> [REQUIREMENT] The expected output is the full set of entries, retyped verbatim, pictures excluded.
--- START ---
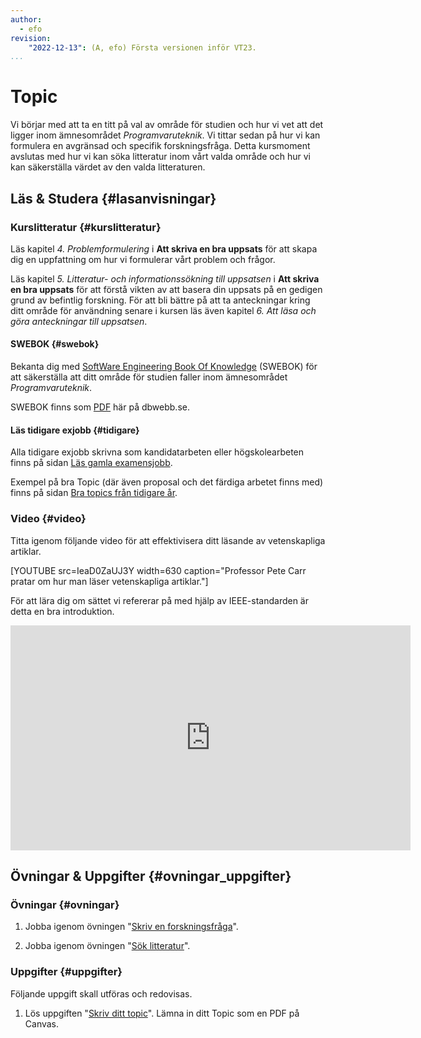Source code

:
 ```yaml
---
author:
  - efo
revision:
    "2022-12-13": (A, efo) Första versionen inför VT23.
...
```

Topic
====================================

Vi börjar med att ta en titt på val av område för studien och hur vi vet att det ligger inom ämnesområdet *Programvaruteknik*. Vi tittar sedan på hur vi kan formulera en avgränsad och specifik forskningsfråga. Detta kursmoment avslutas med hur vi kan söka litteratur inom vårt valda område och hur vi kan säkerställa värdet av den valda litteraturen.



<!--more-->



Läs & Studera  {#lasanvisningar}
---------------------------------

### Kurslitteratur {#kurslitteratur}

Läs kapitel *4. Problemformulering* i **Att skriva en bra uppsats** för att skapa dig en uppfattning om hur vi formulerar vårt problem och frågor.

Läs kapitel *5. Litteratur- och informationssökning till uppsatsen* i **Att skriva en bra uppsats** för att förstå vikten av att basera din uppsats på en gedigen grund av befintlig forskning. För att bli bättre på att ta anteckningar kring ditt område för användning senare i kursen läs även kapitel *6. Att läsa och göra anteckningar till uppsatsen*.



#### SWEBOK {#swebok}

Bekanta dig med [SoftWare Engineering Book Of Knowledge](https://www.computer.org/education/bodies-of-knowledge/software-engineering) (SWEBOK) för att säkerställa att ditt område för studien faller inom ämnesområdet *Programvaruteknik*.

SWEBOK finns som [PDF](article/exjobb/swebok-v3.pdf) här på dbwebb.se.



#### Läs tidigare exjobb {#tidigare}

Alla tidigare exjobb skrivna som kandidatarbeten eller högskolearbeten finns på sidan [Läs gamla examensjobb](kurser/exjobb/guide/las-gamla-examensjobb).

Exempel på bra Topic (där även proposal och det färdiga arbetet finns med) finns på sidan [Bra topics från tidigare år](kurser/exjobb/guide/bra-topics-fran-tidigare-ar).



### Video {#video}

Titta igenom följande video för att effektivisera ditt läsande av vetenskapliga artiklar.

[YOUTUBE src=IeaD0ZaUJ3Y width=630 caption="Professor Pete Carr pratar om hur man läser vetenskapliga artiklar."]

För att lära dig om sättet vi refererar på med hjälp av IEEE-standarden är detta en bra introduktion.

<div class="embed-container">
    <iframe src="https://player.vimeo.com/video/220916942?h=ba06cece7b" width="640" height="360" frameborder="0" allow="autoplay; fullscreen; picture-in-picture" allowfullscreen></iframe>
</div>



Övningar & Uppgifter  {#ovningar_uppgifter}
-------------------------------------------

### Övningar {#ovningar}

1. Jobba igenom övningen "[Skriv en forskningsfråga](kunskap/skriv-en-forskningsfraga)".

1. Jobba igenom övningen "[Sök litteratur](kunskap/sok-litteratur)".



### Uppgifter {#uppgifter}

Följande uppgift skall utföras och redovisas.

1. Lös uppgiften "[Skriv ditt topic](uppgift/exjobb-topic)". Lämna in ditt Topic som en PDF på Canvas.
--- END ---
> [EXERCISE ANSWER]
Source code

:
 ```yaml
---
author:
  - efo
revision:
    "2022-12-13": (A, efo) Första versionen inför VT23.
...
```

Topic
====================================

Vi börjar med att ta en titt på val av område för studien och hur vi vet att det ligger inom ämnesområdet *Programvaruteknik*. Vi tittar sedan på hur vi kan formulera en avgränsad och specifik forskningsfråga. Detta kursmoment avslutas med hur vi kan söka litteratur inom vårt valda område och hur vi kan säkerställa värdet av den valda litteraturen.



<!--more-->



Läs & Studera  {#lasanvisningar}
---------------------------------

### Kurslitteratur {#kurslitteratur}

Läs kapitel *4. Problemformulering* i **Att skriva en bra uppsats** för att skapa dig en uppfattning om hur vi formulerar vårt problem och frågor.

Läs kapitel *5. Litteratur- och informationssökning till uppsatsen* i **Att skriva en bra uppsats** för att förstå vikten av att basera din uppsats på en gedigen grund av befintlig forskning. För att bli bättre på att ta anteckningar kring ditt område för användning senare i kursen läs även kapitel *6. Att läsa och göra anteckningar till uppsatsen*.



#### SWEBOK {#swebok}

Bekanta dig med [SoftWare Engineering Book Of Knowledge](https://www.computer.org/education/bodies-of-knowledge/software-engineering) (SWEBOK) för att säkerställa att ditt område för studien faller inom ämnesområdet *Programvaruteknik*.

SWEBOK finns som [PDF](article/exjobb/swebok-v3.pdf) här på dbwebb.se.



#### Läs tidigare exjobb {#tidigare}

Alla tidigare exjobb skrivna som kandidatarbeten eller högskolearbeten finns på sidan [Läs gamla examensjobb](kurser/exjobb/guide/las-gamla-examensjobb).

Exempel på bra Topic (där även proposal och det färdiga arbetet finns med) finns på sidan [Bra topics från tidigare år](kurser/exjobb/guide/bra-topics-fran-tidigare-ar).



### Video {#video}

Titta igenom följande video för att effektivisera ditt läsande av vetenskapliga artiklar.

[YOUTUBE src=IeaD0ZaUJ3Y width=630 caption="Professor Pete Carr pratar om hur man läser vetenskapliga artiklar."]

För att lära dig om sättet vi refererar på med hjälp av IEEE-standarden är detta en bra introduktion.

<div class="embed-container">
    <iframe src="https://player.vimeo.com/video/220916942?h=ba06cece7b" width="640" height="360" frameborder="0" allow="autoplay; fullscreen; picture-in-picture" allowfullscreen></iframe>
</div>



Övningar & Uppgifter  {#ovningar_uppgifter}
-------------------------------------------

### Övningar {#ovningar}

1. Jobba igenom övningen "[Skriv en forskningsfråga](kunskap/skriv-en-forskningsfraga)".

1. Jobba igenom övningen "[Sök litteratur](kunskap/sok-litteratur)".



### Uppgifter {#uppgifter}

Följande uppgift skall utföras och redovisas.

1. Lös uppgiften "[Skriv ditt topic](uppgift/exjobb-topic)". Lämna in ditt Topic som en PDF på Canvas.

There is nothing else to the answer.